Pero era el verano, quizás su último verano, lo que le inquietaba. Y la verdad es que no estaba precisamente tranquila con lo que escuchaba. Porque desde hacía unos días, entre las noticias de España, escuchaba insistentemente una horrible canción que se llamaba El veranito, y que cantaba una voz que le resultaba familiar.
-¿Cómo se llama ese….?-preguntó a su sobrino- Parece que fue ayer: bailemos el bimbó, bimbó…
-Georgi Dann, tía.
-Pues tengo pesadillas, sobrino.
4
Dijo que soñaba que en todos los hoteles y las playas de España donde ella pensaba ir se le aparecía un hortera con camisa de flores y unas cuantas gogó girls que, con una coreografía siniestra, coreaban Mami, qué será lo que tiene el negro, La barbacoa, El bimbó y la espantosa cancioncilla publicitaria El veranito, que quiere poner de moda Viajes el Corte Inglés. Veía que el que el chófer del autobús que le llevaba del aeropuerto al hotel era Georgi Dann, y que el que le extendía la hamaca era Georgi Dann, y que el camarero que le servía el desayuno era Georgi Dann, y que el guía del museo era Georgi Dann, y que el que le vendía el souvenir del toro de cerámica tipo Gaudí también era Georgi Dann.
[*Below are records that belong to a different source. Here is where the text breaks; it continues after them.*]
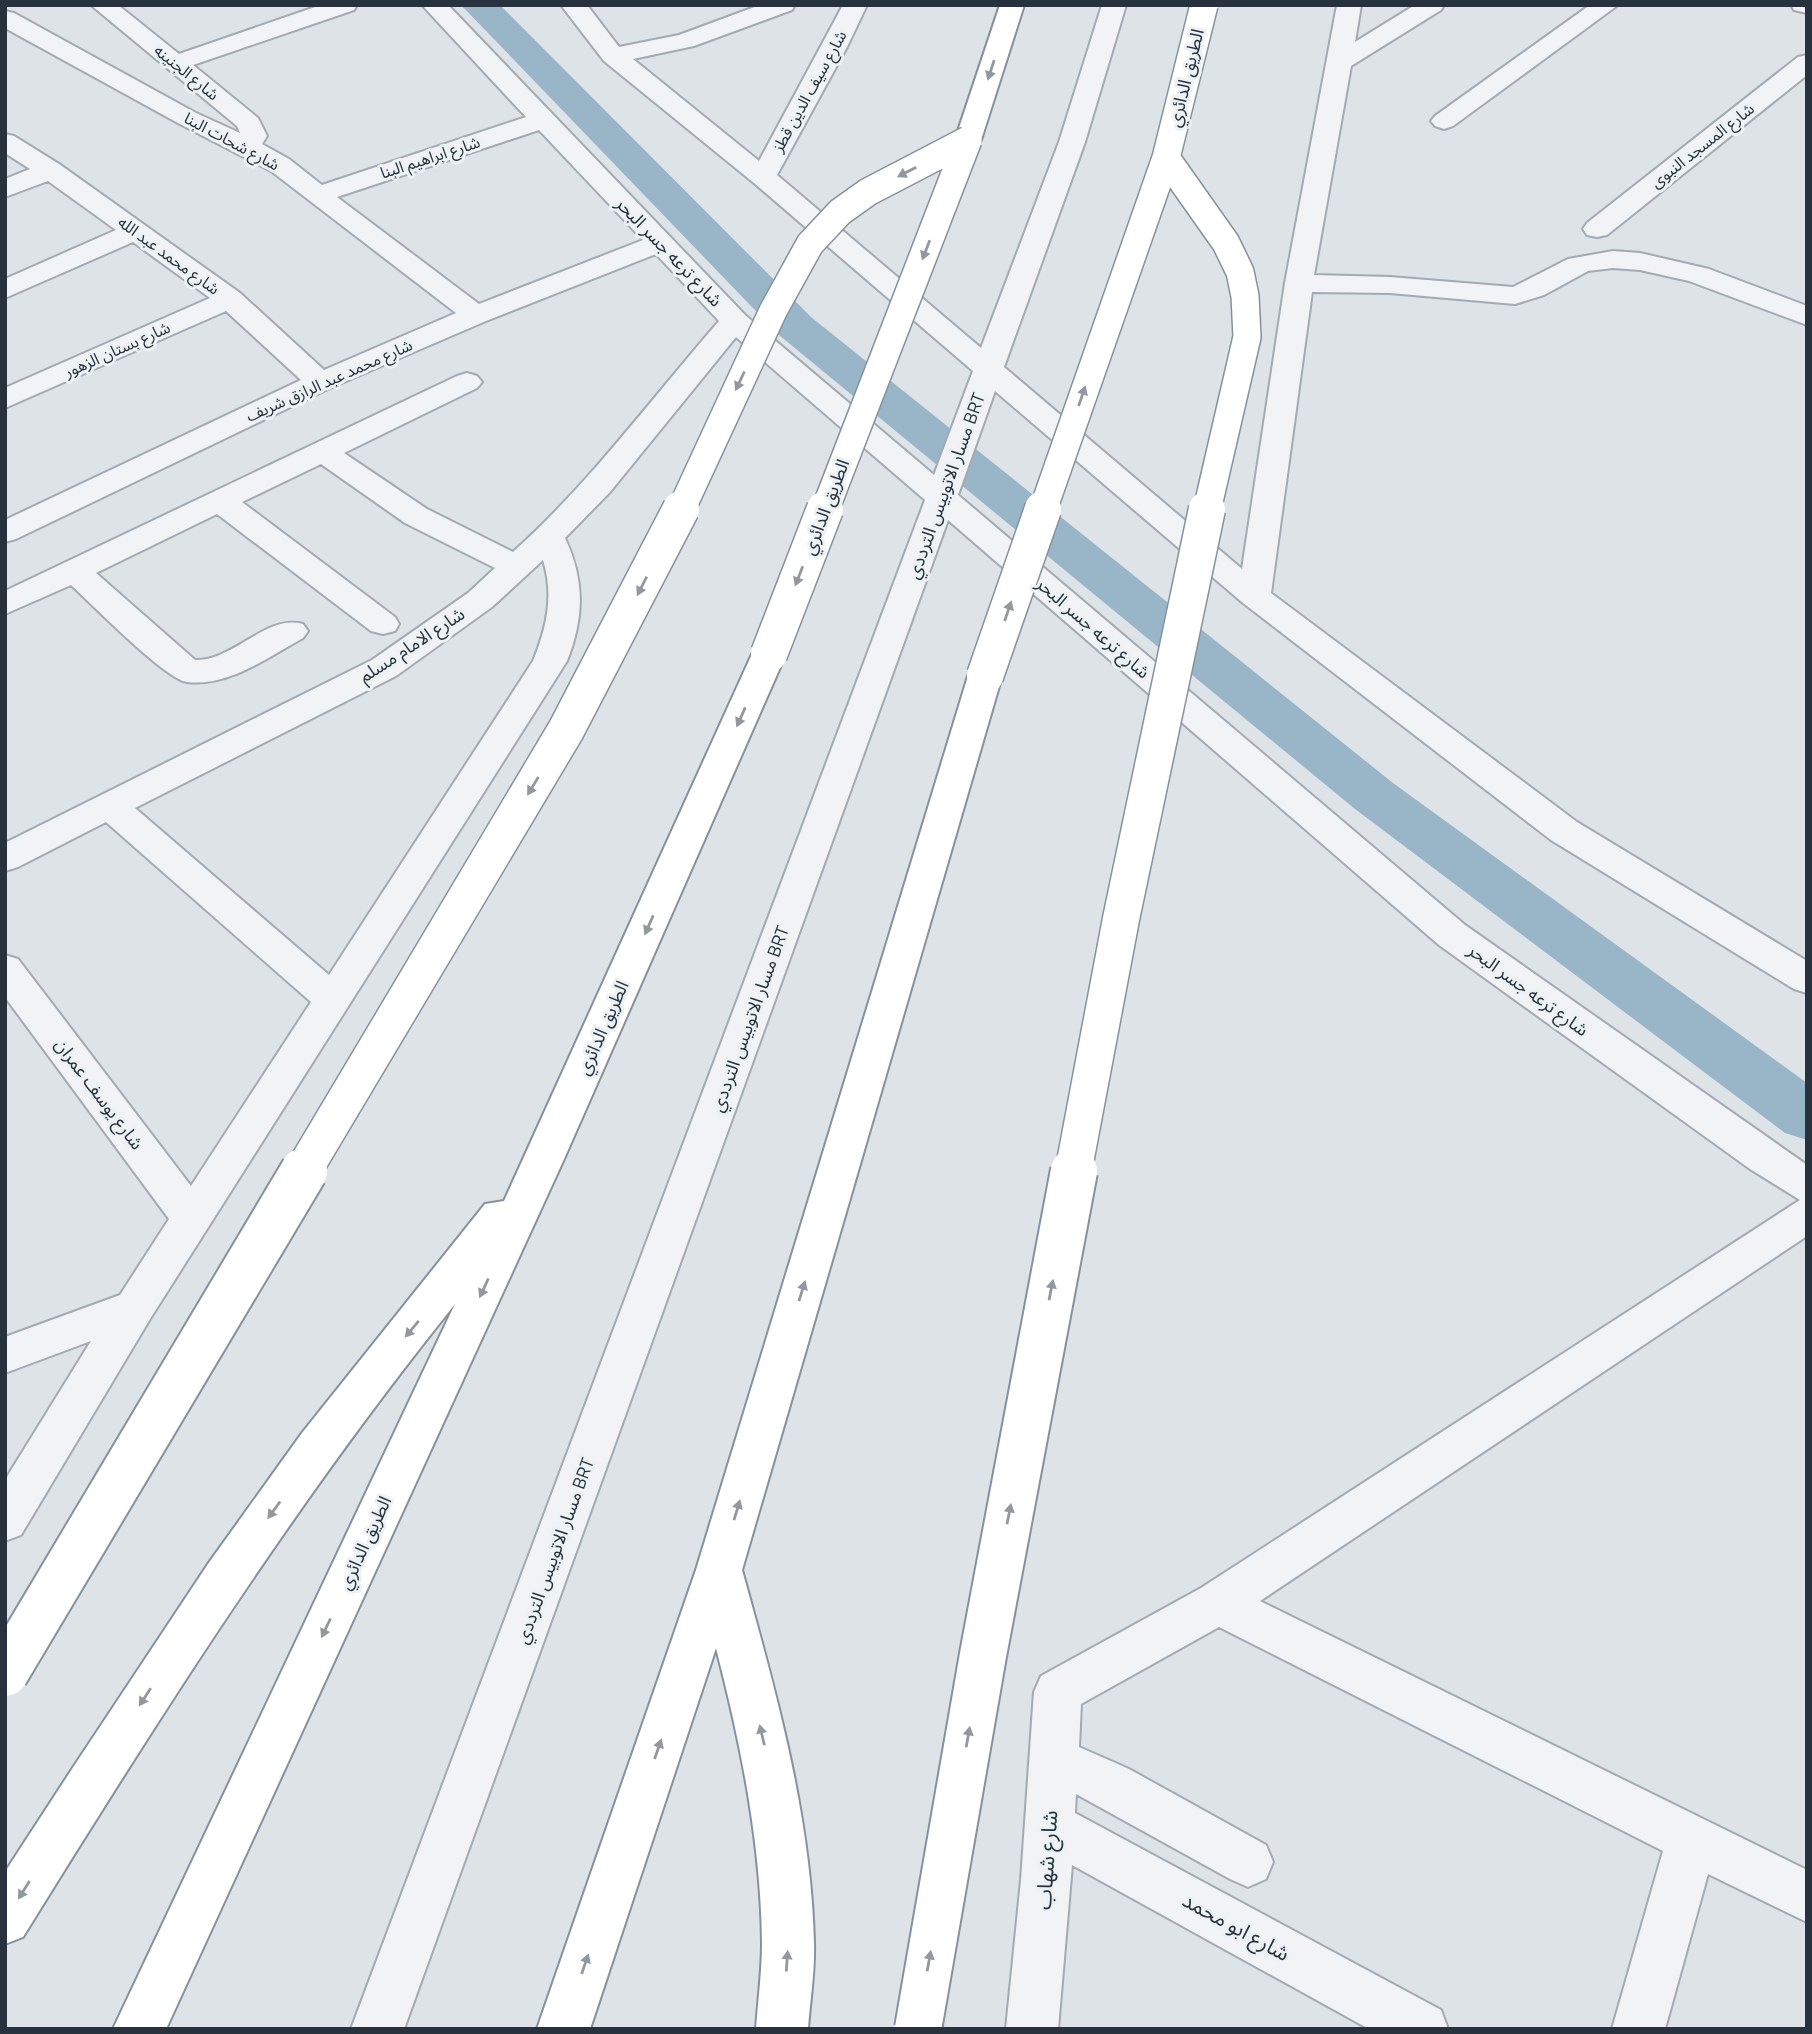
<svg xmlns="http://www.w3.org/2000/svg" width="1812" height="2034" font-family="'Titillium Web','Noto Sans Arabic',sans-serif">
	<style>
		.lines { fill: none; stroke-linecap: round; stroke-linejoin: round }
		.canal { fill: #99b5c8; fill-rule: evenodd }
		.minor-casing { stroke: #a3aab2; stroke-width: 4 }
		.highway-casing { stroke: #85929e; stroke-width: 4 }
		.minor { fill: #f1f3f6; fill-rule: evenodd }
		.highway { fill: #fff; fill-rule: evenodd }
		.highway-bridge-far2-casing { stroke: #85929e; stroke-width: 30; stroke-linecap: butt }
		.highway-bridge-far1-casing { stroke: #85929e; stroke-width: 39; stroke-linecap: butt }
		.highway-bridge-casing { stroke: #85929e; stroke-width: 50; stroke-linecap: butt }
		.highway-bridge-far2 { stroke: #fff; stroke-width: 27 }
		.highway-bridge-far1 { stroke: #fff; stroke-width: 36 }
		.highway-bridge { stroke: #fff; stroke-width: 46 }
		.oneway { fill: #93989e }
		.labels { text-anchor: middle; stroke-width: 6; stroke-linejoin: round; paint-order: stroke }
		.far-street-label { font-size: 16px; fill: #27323e; stroke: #edf2f5 }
		.street-label { font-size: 18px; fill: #27323e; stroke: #edf2f5 }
		.near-street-label { font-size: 21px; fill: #27323e; stroke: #edf2f5 }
	</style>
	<rect width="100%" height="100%" fill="#dee3e8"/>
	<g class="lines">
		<path class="canal" d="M461 5H500L811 317 1393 783 1807 1083V1140L1785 1133 1355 809 779 335Z"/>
		<g class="minor-casing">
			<path id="minor" d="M91 5H118L179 54 321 5H357L354 10 193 65 258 118 267 136 262 144 289 159 322 185 526 117 422 5H448L745 315 934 475 973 371 754 183 604 61 561 5H587L619 47 679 35 760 5H795L792 10 694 46 633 59 759 161 843 5H867L847 47 777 175 981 348 1059 142 1102 5H1126L1085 142 1004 367 1242 569 1285 283 1337 5H1361L1355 42 1415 5H1444L1441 10 1351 66 1314 275 1390 277 1513 287 1568 259 1613 251 1640 253 1709 269 1807 306V325L1689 281 1640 270 1613 268 1588 271 1544 295 1515 304 1390 293 1312 292 1271 593 1577 822 1807 961V993L1794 989 1551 840 1243 603 995 391 958 495 1465 925 1807 1165V1236L1260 1601 1807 1870V1922L1708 1874 1665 2029H1612L1663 1851 1219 1627 1081 1704 1079 1747 1129 1769 1266 1845 1273 1862 1266 1879 1248 1887 1230 1879 1076 1794 1075 1813 1441 2010 1448 2029H1369L1072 1865 1058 2029H1006L1021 1880 1034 1692 1041 1676 1201 1588 1800 1200 1750 1169 1439 945 948 520 404 2029H351L925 500 736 337 610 492 565 538C585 581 584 617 567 661L150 1319 21 1535 5 1541V1480L91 1341 5 1373V1337L120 1295 169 1219 5 997V955L18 959 191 1186 311 1002 106 822 18 867 5 871V843L372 660 468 593 495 568 405 523 321 464 242 502 395 617 399 624 395 631 383 634 371 631 217 514 96 573 195 660C234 661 266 614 303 624L308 631 303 638C268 657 229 687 187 682 165 679 92 604 71 585L5 614V591L457 376 467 373 477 376 482 382 477 388 344 453 427 509 513 552C590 483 651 399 719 321L656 254 486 321 330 388 16 539 5 542V520L301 380 226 311 5 408V388L210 298 133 242 5 298V279L116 230 48 181 5 197V179L30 169 5 153V134L14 136 59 164 240 293 324 370 456 313 271 171 178 123 5 28V11L14 13 196 113 240 133 237 126ZM539 130 643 240 479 304 337 197ZM543 560C554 595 547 627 533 661L329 975 135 808 396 676 492 607Z
				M1590 5H1618L1453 126 1444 129 1435 126 1431 121 1435 116Z
				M1791 5H1807V13L1794 10Z
				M1807 55V75L1607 235 1597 237 1587 235 1583 229 1587 223 1798 57Z"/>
		</g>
		<g class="highway-casing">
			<path id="highway" d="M1000 5H1024L981 140 977 146 968 148 959 146 955 140Z
				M769 643 781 646 786 654 564 1159 166 2029H113L455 1304C294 1504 158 1719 23 1937L5 1944V1872L74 1766 208 1564 302 1433 485 1204 504 1201 752 654 757 646Z
				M985 665 997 668 1002 676 742 1570C776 1692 811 1816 814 1943 815 1972 810 2000 808 2029H756C758 2000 762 1972 762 1943 761 1844 741 1744 716 1648L590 2029H537L696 1570 968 676 973 668Z"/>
		</g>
		<use href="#minor" class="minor"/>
		<use href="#highway" class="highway"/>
		<g class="highway-bridge-far2-casing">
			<path id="highway-bridge-far2" d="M1166 158 1226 243 1240 272 1245 296 1247 337 1207 510
				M681 510 773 311 810 244 840 212 868 192 968 140
				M825 510 968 140
				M1043 510 1166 158 1204 5"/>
		</g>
		<g class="highway-bridge-far1-casing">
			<path id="highway-bridge-far1" d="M769 654 825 509
				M985 676 1043 509
				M302 1173 566 730 681 509
				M1073 1173 1121 919 1207 509"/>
		</g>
		<g class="highway-bridge-casing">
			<path id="highway-bridge" d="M5 1673 304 1171
				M918 2029 983 1655 1074 1171"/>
		</g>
		<use href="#highway-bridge-far2" class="highway-bridge-far2"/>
		<use href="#highway-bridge-far1" class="highway-bridge-far1"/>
		<use href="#highway-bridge" class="highway-bridge"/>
	</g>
	<defs><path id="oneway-solid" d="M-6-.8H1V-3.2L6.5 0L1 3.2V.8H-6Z" transform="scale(1.75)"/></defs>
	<g class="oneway">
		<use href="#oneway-solid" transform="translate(991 70) rotate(108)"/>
		<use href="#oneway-solid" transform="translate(907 172) rotate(153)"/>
		<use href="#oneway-solid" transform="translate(926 250) rotate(111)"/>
		<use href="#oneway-solid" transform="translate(740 381) rotate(115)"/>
		<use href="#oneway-solid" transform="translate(1082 396) rotate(-71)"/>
		<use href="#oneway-solid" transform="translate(799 576) rotate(111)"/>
		<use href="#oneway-solid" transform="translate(642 586) rotate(117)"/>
		<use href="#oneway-solid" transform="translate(1008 611) rotate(-71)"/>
		<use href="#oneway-solid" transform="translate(741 717) rotate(114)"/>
		<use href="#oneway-solid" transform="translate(533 786) rotate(121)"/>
		<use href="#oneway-solid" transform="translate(649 925) rotate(114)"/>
		<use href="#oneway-solid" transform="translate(484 1288) rotate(115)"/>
		<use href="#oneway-solid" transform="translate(1051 1290) rotate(-79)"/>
		<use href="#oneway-solid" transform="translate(802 1291) rotate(-73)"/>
		<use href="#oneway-solid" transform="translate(412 1329) rotate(130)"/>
		<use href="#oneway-solid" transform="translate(274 1510) rotate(126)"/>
		<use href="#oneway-solid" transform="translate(737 1510) rotate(-73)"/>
		<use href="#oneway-solid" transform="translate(1009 1514) rotate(-79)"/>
		<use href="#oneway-solid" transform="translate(326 1628) rotate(115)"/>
		<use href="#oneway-solid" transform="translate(145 1697) rotate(123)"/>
		<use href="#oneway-solid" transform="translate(762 1735) rotate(-103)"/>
		<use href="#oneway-solid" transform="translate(968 1737) rotate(-80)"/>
		<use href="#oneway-solid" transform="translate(658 1749) rotate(-71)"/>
		<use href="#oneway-solid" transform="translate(24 1890) rotate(122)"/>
		<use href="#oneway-solid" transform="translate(787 1961) rotate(-86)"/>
		<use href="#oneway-solid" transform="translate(929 1961) rotate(-80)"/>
		<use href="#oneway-solid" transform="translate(585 1964) rotate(-71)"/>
	</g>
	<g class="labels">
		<g class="far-street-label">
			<text transform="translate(187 72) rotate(39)" y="6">شارع الجنينه</text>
			<text transform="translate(809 91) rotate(-61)" y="6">شارع سيف الدين قطز</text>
			<text transform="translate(232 141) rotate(28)" y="6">شارع شحات البنا</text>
			<text transform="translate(1702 145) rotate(-38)" y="6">شارع المسجد النبوى</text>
			<text transform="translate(430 157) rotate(-18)" y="6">شارع ابراهيم البنا</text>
			<text transform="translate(169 255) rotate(36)" y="6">شارع محمد عبد الله</text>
			<text transform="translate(117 349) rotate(-24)" y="6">شارع بستان الزهور</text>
			<text transform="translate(329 380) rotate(-24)" y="6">شارع محمد عبد الرازق شريف</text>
		</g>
		<g class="street-label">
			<text transform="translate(1186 78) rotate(-76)" y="6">الطريق الدائري</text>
			<text transform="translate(669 252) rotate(46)" y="6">شارع ترعه جسر البحر</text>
			<text transform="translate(946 486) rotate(-70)" y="6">مسار الاتوبيس الترددي BRT</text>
			<text transform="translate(826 507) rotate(-69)" y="6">الطريق الدائري</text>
			<text transform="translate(1093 628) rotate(41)" y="6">شارع ترعه جسر البحر</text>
			<text transform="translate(412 645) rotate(-33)" y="6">شارع الامام مسلم</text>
			<text transform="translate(1528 990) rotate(36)" y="6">شارع ترعه جسر البحر</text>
			<text transform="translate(750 1019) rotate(-70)" y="6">مسار الاتوبيس الترددي BRT</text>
			<text transform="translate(603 1028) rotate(-66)" y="6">الطريق الدائري</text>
			<text transform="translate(99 1094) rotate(53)" y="6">شارع يوسف عمران</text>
			<text transform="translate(365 1543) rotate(-65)" y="6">الطريق الدائري</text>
			<text transform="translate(555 1551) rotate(-70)" y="6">مسار الاتوبيس الترددي BRT</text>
		</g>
		<g class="near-street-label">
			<text transform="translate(1047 1860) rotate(-86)" y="7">شارع شهاب</text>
			<text transform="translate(1236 1927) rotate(29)" y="7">شارع ابو محمد</text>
		</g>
	</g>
	<rect width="1812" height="2034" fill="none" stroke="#27323e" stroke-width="14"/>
</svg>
Y que, por extensión, el Rey, y Zapatero, y los ministros, y hasta el presidente del Tribunal Supremo, y el director de la RAE, y el presidente de la Conferencia Episcopal, todos eran un Georgi Dann onmnipresente e invasor que había lobotomizado a España.
Y se quiso morir antes del veranito.
-¿Tanto progreso para esto, sobrino?-dejó en el aire con gesto crispado la anciana antes de cerrar la conexión.
Homper se quedó estupefacto, como correspondía al Hombre Perplejo por excelencia. Qué salidas, las de la tía Clota. Lo pensó mientras se rascaba la barbilla. Y al final tuvo que admitir que quizás tía Clota tenía mucha razón.